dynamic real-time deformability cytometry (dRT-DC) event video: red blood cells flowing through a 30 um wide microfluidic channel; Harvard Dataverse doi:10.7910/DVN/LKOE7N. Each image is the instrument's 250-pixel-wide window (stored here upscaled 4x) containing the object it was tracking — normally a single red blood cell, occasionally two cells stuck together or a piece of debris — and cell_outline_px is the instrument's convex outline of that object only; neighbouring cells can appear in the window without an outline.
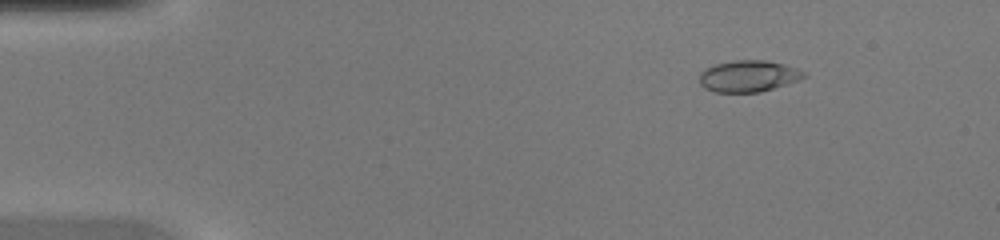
{"species": "common noctule bat (a hibernating species)", "species_latin": "Nyctalus noctula", "temperature_condition": "warm", "stored_images_in_passage": 42, "camera_frame_rate_fps": 3000, "um_per_image_px": 0.085, "animal": {"sex": "female", "body_mass_g": 20.0, "forearm_length_mm": 54.0}, "frame": {"image": 1, "passage_image": 3, "time_ms": 0.667, "image_size_px": [1000, 240], "cell_outline_px": [[808, 76], [760, 92], [716, 92], [704, 88], [700, 84], [700, 72], [716, 64], [736, 60], [764, 60], [784, 64], [796, 68], [804, 72]], "centroid_in_image_um": [63.6, 6.47], "position_along_channel_um": 21.4, "area_um2": 18.84}}
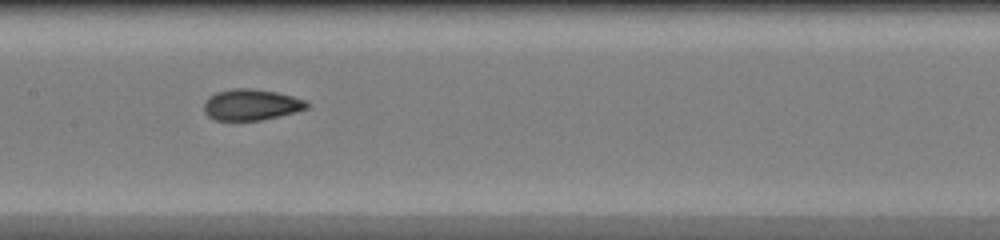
{"frame": {"image": 2, "passage_image": 20, "time_ms": 6.333, "image_size_px": [1000, 240], "cell_outline_px": [[312, 104], [308, 108], [296, 112], [260, 120], [216, 120], [208, 116], [204, 112], [204, 104], [208, 96], [216, 92], [232, 88], [248, 88], [276, 92], [292, 96], [304, 100]], "centroid_in_image_um": [21.35, 8.89], "position_along_channel_um": 186.0, "area_um2": 18.67}}
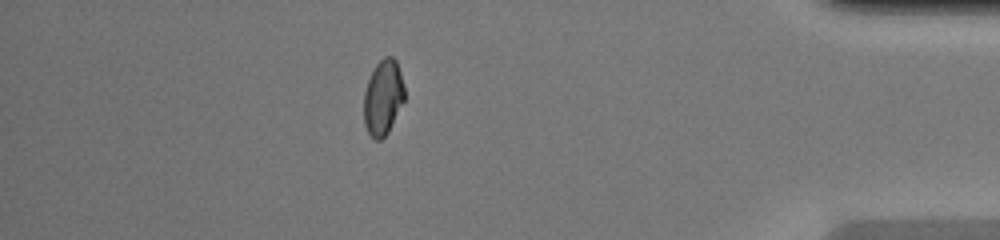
{"frame": {"image": 3, "passage_image": 37, "time_ms": 12.0, "image_size_px": [1000, 240], "cell_outline_px": [[404, 100], [388, 132], [380, 140], [376, 140], [368, 132], [364, 124], [364, 92], [368, 80], [376, 64], [384, 56], [392, 56], [396, 60], [404, 84]], "centroid_in_image_um": [32.56, 8.27], "position_along_channel_um": 402.6, "area_um2": 17.69}}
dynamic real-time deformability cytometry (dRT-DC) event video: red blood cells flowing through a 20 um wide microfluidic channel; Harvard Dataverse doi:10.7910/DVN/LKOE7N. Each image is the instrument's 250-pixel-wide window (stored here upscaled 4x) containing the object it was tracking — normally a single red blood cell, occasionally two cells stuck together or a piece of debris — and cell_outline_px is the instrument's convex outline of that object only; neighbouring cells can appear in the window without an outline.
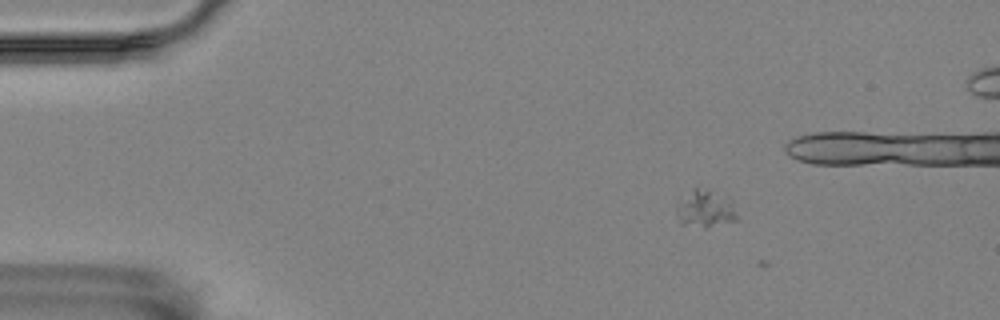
{"species": "Egyptian fruit bat (a non-hibernating species)", "species_latin": "Rousettus aegyptiacus", "temperature_condition": "room temperature", "stored_images_in_passage": 5, "camera_frame_rate_fps": 3000, "um_per_image_px": 0.085, "animal": {"sex": "female"}, "frame": {"image": 1, "passage_image": 2, "time_ms": 0.333, "image_size_px": [1000, 320], "cell_outline_px": [[736, 220], [704, 228], [680, 224], [676, 212], [676, 204], [696, 188], [732, 200], [736, 216]], "centroid_in_image_um": [59.91, 17.82], "position_along_channel_um": 25.1, "area_um2": 12.48}}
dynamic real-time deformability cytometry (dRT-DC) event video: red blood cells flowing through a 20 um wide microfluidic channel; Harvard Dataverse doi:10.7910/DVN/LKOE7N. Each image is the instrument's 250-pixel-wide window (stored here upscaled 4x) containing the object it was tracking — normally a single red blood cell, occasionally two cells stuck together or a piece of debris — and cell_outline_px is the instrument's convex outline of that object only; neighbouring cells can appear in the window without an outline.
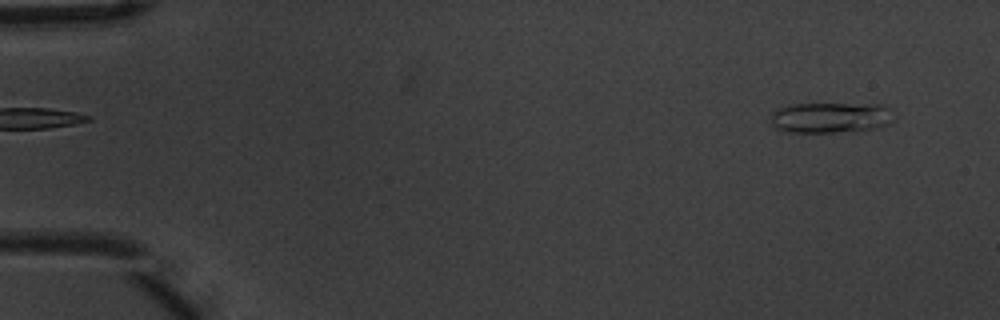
{"species": "common noctule bat (a hibernating species)", "species_latin": "Nyctalus noctula", "temperature_condition": "warm", "stored_images_in_passage": 2, "camera_frame_rate_fps": 3000, "um_per_image_px": 0.085, "animal": {"sex": "male", "body_mass_g": 20.1, "forearm_length_mm": 53.5}, "frame": {"image": 1, "passage_image": 2, "time_ms": 0.333, "image_size_px": [1000, 320], "cell_outline_px": [[892, 120], [888, 124], [856, 132], [788, 132], [776, 128], [772, 124], [772, 112], [776, 108], [788, 104], [884, 104], [888, 108]], "centroid_in_image_um": [70.56, 9.99], "position_along_channel_um": 14.4, "area_um2": 22.02}}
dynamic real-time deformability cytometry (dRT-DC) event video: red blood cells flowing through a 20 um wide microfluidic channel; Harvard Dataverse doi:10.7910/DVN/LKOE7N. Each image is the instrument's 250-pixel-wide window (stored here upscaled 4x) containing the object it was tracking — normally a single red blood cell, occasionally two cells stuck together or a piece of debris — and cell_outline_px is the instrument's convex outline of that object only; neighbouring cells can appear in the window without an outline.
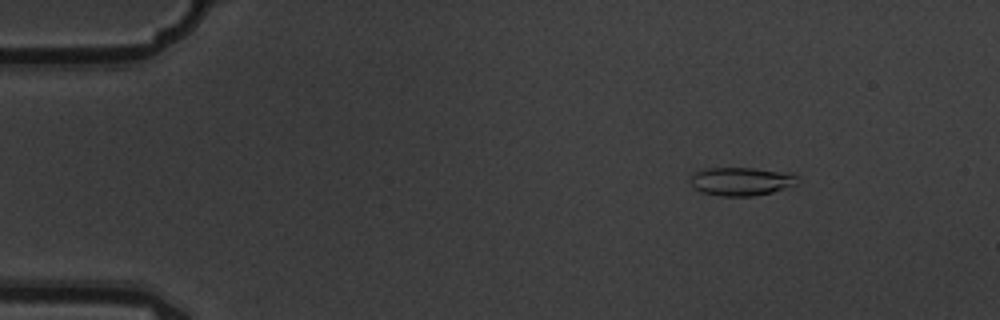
{"species": "common noctule bat (a hibernating species)", "species_latin": "Nyctalus noctula", "temperature_condition": "warm", "stored_images_in_passage": 5, "camera_frame_rate_fps": 3000, "um_per_image_px": 0.085, "animal": {"sex": "male", "body_mass_g": 19.5, "forearm_length_mm": 54.6}, "frame": {"image": 1, "passage_image": 2, "time_ms": 0.333, "image_size_px": [1000, 320], "cell_outline_px": [[796, 184], [772, 192], [752, 196], [720, 196], [704, 192], [696, 188], [688, 180], [692, 172], [704, 168], [752, 168], [792, 172], [796, 176]], "centroid_in_image_um": [62.97, 15.4], "position_along_channel_um": 22.0, "area_um2": 17.74}}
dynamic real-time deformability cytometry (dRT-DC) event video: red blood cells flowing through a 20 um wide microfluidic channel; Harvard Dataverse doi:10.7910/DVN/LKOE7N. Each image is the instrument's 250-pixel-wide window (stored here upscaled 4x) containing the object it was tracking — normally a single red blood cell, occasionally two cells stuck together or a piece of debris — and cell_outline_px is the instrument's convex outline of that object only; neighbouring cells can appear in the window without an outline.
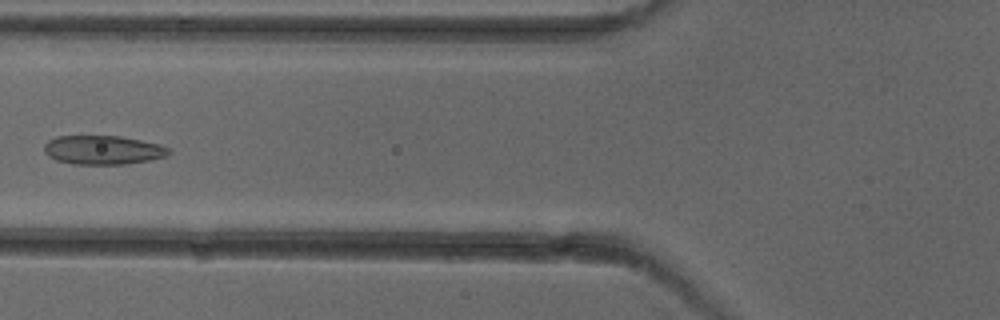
{"species": "common noctule bat (a hibernating species)", "species_latin": "Nyctalus noctula", "temperature_condition": "cold", "stored_images_in_passage": 6, "camera_frame_rate_fps": 3000, "um_per_image_px": 0.085, "animal": {"sex": "female"}, "frame": {"image": 1, "passage_image": 5, "time_ms": 5.667, "image_size_px": [1000, 320], "cell_outline_px": [[172, 152], [168, 156], [148, 160], [124, 164], [72, 164], [56, 160], [48, 156], [44, 152], [44, 144], [48, 140], [56, 136], [120, 136], [160, 144], [168, 148]], "centroid_in_image_um": [8.74, 12.74], "position_along_channel_um": 117.1, "area_um2": 21.1}}
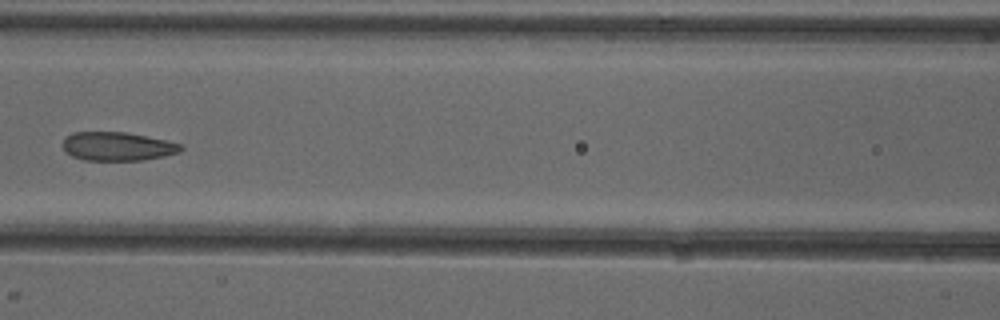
{"frame": {"image": 2, "passage_image": 6, "time_ms": 6.667, "image_size_px": [1000, 320], "cell_outline_px": [[184, 148], [180, 152], [164, 156], [140, 160], [84, 160], [72, 156], [64, 148], [64, 136], [72, 132], [124, 132], [168, 140], [180, 144]], "centroid_in_image_um": [10.0, 12.43], "position_along_channel_um": 156.6, "area_um2": 19.65}}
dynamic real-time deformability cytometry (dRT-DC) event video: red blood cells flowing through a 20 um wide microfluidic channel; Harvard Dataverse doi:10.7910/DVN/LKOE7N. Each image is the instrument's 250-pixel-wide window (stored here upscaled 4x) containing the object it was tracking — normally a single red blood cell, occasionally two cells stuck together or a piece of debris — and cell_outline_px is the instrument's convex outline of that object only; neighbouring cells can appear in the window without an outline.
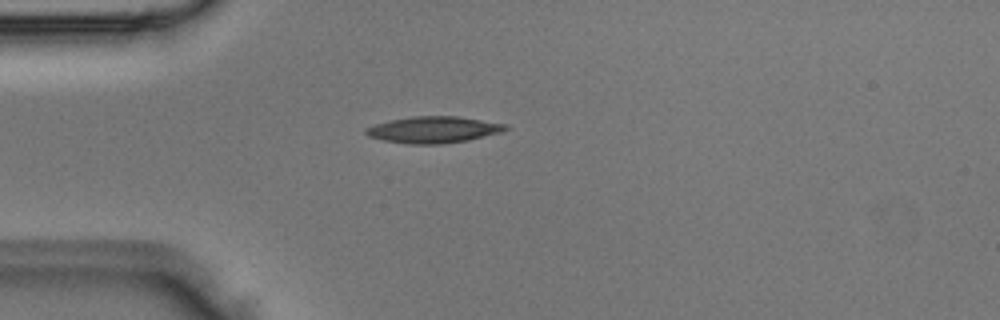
◇ ◇ ◇ ◇ ◇ ◇ ◇
Short problem: Copy every record character for character. Skip the pictures.

Result for this task:
dynamic real-time deformability cytometry (dRT-DC) event video: red blood cells flowing through a 30 um wide microfluidic channel; Harvard Dataverse doi:10.7910/DVN/LKOE7N. Each image is the instrument's 250-pixel-wide window (stored here upscaled 4x) containing the object it was tracking — normally a single red blood cell, occasionally two cells stuck together or a piece of debris — and cell_outline_px is the instrument's convex outline of that object only; neighbouring cells can appear in the window without an outline.
{"species": "common noctule bat (a hibernating species)", "species_latin": "Nyctalus noctula", "temperature_condition": "warm", "stored_images_in_passage": 42, "camera_frame_rate_fps": 3000, "um_per_image_px": 0.085, "animal": {"sex": "female", "body_mass_g": 20.0, "forearm_length_mm": 54.0}, "frame": {"image": 1, "passage_image": 3, "time_ms": 0.667, "image_size_px": [1000, 240], "cell_outline_px": [[808, 76], [760, 92], [716, 92], [704, 88], [700, 84], [700, 72], [716, 64], [736, 60], [764, 60], [784, 64], [796, 68], [804, 72]], "centroid_in_image_um": [63.6, 6.47], "position_along_channel_um": 21.4, "area_um2": 18.84}}
{"frame": {"image": 2, "passage_image": 20, "time_ms": 6.333, "image_size_px": [1000, 240], "cell_outline_px": [[312, 104], [308, 108], [296, 112], [260, 120], [216, 120], [208, 116], [204, 112], [204, 104], [208, 96], [216, 92], [232, 88], [248, 88], [276, 92], [292, 96], [304, 100]], "centroid_in_image_um": [21.35, 8.89], "position_along_channel_um": 186.0, "area_um2": 18.67}}
{"frame": {"image": 3, "passage_image": 37, "time_ms": 12.0, "image_size_px": [1000, 240], "cell_outline_px": [[404, 100], [388, 132], [380, 140], [376, 140], [368, 132], [364, 124], [364, 92], [368, 80], [376, 64], [384, 56], [392, 56], [396, 60], [404, 84]], "centroid_in_image_um": [32.56, 8.27], "position_along_channel_um": 402.6, "area_um2": 17.69}}
dynamic real-time deformability cytometry (dRT-DC) event video: red blood cells flowing through a 20 um wide microfluidic channel; Harvard Dataverse doi:10.7910/DVN/LKOE7N. Each image is the instrument's 250-pixel-wide window (stored here upscaled 4x) containing the object it was tracking — normally a single red blood cell, occasionally two cells stuck together or a piece of debris — and cell_outline_px is the instrument's convex outline of that object only; neighbouring cells can appear in the window without an outline.
{"species": "Egyptian fruit bat (a non-hibernating species)", "species_latin": "Rousettus aegyptiacus", "temperature_condition": "room temperature", "stored_images_in_passage": 5, "camera_frame_rate_fps": 3000, "um_per_image_px": 0.085, "animal": {"sex": "female"}, "frame": {"image": 1, "passage_image": 2, "time_ms": 0.333, "image_size_px": [1000, 320], "cell_outline_px": [[736, 220], [704, 228], [680, 224], [676, 212], [676, 204], [696, 188], [732, 200], [736, 216]], "centroid_in_image_um": [59.91, 17.82], "position_along_channel_um": 25.1, "area_um2": 12.48}}
dynamic real-time deformability cytometry (dRT-DC) event video: red blood cells flowing through a 20 um wide microfluidic channel; Harvard Dataverse doi:10.7910/DVN/LKOE7N. Each image is the instrument's 250-pixel-wide window (stored here upscaled 4x) containing the object it was tracking — normally a single red blood cell, occasionally two cells stuck together or a piece of debris — and cell_outline_px is the instrument's convex outline of that object only; neighbouring cells can appear in the window without an outline.
{"species": "common noctule bat (a hibernating species)", "species_latin": "Nyctalus noctula", "temperature_condition": "warm", "stored_images_in_passage": 2, "camera_frame_rate_fps": 3000, "um_per_image_px": 0.085, "animal": {"sex": "male", "body_mass_g": 20.1, "forearm_length_mm": 53.5}, "frame": {"image": 1, "passage_image": 2, "time_ms": 0.333, "image_size_px": [1000, 320], "cell_outline_px": [[892, 120], [888, 124], [856, 132], [788, 132], [776, 128], [772, 124], [772, 112], [776, 108], [788, 104], [884, 104], [888, 108]], "centroid_in_image_um": [70.56, 9.99], "position_along_channel_um": 14.4, "area_um2": 22.02}}
dynamic real-time deformability cytometry (dRT-DC) event video: red blood cells flowing through a 20 um wide microfluidic channel; Harvard Dataverse doi:10.7910/DVN/LKOE7N. Each image is the instrument's 250-pixel-wide window (stored here upscaled 4x) containing the object it was tracking — normally a single red blood cell, occasionally two cells stuck together or a piece of debris — and cell_outline_px is the instrument's convex outline of that object only; neighbouring cells can appear in the window without an outline.
{"species": "common noctule bat (a hibernating species)", "species_latin": "Nyctalus noctula", "temperature_condition": "warm", "stored_images_in_passage": 5, "camera_frame_rate_fps": 3000, "um_per_image_px": 0.085, "animal": {"sex": "male", "body_mass_g": 19.5, "forearm_length_mm": 54.6}, "frame": {"image": 1, "passage_image": 2, "time_ms": 0.333, "image_size_px": [1000, 320], "cell_outline_px": [[796, 184], [772, 192], [752, 196], [720, 196], [704, 192], [696, 188], [688, 180], [692, 172], [704, 168], [752, 168], [792, 172], [796, 176]], "centroid_in_image_um": [62.97, 15.4], "position_along_channel_um": 22.0, "area_um2": 17.74}}
dynamic real-time deformability cytometry (dRT-DC) event video: red blood cells flowing through a 20 um wide microfluidic channel; Harvard Dataverse doi:10.7910/DVN/LKOE7N. Each image is the instrument's 250-pixel-wide window (stored here upscaled 4x) containing the object it was tracking — normally a single red blood cell, occasionally two cells stuck together or a piece of debris — and cell_outline_px is the instrument's convex outline of that object only; neighbouring cells can appear in the window without an outline.
{"species": "common noctule bat (a hibernating species)", "species_latin": "Nyctalus noctula", "temperature_condition": "cold", "stored_images_in_passage": 6, "camera_frame_rate_fps": 3000, "um_per_image_px": 0.085, "animal": {"sex": "female"}, "frame": {"image": 1, "passage_image": 5, "time_ms": 5.667, "image_size_px": [1000, 320], "cell_outline_px": [[172, 152], [168, 156], [148, 160], [124, 164], [72, 164], [56, 160], [48, 156], [44, 152], [44, 144], [48, 140], [56, 136], [120, 136], [160, 144], [168, 148]], "centroid_in_image_um": [8.74, 12.74], "position_along_channel_um": 117.1, "area_um2": 21.1}}
{"frame": {"image": 2, "passage_image": 6, "time_ms": 6.667, "image_size_px": [1000, 320], "cell_outline_px": [[184, 148], [180, 152], [164, 156], [140, 160], [84, 160], [72, 156], [64, 148], [64, 136], [72, 132], [124, 132], [168, 140], [180, 144]], "centroid_in_image_um": [10.0, 12.43], "position_along_channel_um": 156.6, "area_um2": 19.65}}
dynamic real-time deformability cytometry (dRT-DC) event video: red blood cells flowing through a 20 um wide microfluidic channel; Harvard Dataverse doi:10.7910/DVN/LKOE7N. Each image is the instrument's 250-pixel-wide window (stored here upscaled 4x) containing the object it was tracking — normally a single red blood cell, occasionally two cells stuck together or a piece of debris — and cell_outline_px is the instrument's convex outline of that object only; neighbouring cells can appear in the window without an outline.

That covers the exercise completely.